* WORK TASK: Some of the lines below need repeating. Reproduce exactly those between the lines holding "### SEE ALSO" and "login to server", inclusive.

* RECORD SET:
= = = =

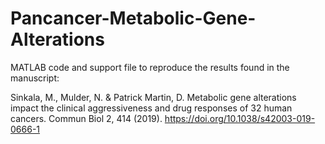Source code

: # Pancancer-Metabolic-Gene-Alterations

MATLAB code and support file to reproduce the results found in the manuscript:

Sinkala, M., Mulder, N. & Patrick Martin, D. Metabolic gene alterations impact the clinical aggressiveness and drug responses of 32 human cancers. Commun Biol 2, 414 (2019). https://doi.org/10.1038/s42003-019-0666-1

= = = =

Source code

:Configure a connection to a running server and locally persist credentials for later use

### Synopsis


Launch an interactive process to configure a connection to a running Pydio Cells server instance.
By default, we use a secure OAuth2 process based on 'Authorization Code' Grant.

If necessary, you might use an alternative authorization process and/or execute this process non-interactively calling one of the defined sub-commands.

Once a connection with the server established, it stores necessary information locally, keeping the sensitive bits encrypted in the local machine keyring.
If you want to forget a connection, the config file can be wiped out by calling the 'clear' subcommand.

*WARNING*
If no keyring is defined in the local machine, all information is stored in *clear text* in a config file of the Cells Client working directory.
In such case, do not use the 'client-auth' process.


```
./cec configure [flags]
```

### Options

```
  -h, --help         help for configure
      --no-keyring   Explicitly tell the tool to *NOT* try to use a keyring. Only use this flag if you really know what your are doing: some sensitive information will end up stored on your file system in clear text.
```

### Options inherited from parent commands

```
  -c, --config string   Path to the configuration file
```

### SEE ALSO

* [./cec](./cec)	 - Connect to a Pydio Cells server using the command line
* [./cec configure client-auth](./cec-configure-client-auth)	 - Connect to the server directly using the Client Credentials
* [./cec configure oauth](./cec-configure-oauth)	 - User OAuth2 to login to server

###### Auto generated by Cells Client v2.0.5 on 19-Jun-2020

= = = =

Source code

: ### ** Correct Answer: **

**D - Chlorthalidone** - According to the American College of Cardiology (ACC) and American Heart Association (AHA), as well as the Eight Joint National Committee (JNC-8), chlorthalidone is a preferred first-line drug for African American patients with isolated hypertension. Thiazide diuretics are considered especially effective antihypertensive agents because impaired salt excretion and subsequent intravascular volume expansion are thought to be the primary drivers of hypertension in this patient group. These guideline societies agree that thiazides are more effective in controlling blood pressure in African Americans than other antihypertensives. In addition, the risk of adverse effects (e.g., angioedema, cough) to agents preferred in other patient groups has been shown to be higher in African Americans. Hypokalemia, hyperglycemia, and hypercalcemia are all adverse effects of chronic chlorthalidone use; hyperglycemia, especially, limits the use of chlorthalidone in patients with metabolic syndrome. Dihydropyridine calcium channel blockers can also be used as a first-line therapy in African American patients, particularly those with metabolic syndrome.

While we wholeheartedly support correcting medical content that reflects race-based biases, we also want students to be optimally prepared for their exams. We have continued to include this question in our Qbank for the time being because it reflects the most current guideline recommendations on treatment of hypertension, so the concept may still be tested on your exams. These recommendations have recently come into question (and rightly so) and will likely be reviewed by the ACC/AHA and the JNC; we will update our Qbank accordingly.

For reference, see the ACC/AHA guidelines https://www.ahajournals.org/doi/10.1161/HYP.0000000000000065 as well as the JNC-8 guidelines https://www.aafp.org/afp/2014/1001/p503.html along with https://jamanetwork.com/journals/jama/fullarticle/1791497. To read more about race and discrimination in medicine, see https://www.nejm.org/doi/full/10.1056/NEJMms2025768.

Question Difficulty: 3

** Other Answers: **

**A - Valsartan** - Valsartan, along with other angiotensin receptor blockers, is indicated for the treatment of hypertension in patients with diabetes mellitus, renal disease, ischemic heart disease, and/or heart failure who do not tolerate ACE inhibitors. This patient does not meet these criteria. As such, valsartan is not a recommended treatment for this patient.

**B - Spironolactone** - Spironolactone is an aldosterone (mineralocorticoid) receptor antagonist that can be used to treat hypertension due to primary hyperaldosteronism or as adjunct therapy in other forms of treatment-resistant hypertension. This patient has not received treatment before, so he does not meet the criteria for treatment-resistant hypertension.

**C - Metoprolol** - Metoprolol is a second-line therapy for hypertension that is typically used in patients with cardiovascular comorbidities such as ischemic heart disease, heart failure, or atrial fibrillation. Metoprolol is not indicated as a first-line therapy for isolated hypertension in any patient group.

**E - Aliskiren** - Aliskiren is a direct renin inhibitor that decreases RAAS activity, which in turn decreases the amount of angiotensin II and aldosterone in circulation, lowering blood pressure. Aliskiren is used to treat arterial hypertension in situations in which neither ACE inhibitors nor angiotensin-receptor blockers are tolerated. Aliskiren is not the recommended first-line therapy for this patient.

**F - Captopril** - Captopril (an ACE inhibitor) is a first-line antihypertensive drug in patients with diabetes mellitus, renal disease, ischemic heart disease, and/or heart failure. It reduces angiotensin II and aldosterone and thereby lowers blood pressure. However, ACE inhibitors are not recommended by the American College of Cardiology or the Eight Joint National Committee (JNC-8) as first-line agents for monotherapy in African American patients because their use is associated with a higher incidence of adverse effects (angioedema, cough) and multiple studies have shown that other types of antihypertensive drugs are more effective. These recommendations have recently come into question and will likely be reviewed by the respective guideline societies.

= = = =

* EXERCISE RESPONSE:
### SEE ALSO

* [./cec](./cec)	 - Connect to a Pydio Cells server using the command line
* [./cec configure client-auth](./cec-configure-client-auth)	 - Connect to the server directly using the Client Credentials
* [./cec configure oauth](./cec-configure-oauth)	 - User OAuth2 to login to server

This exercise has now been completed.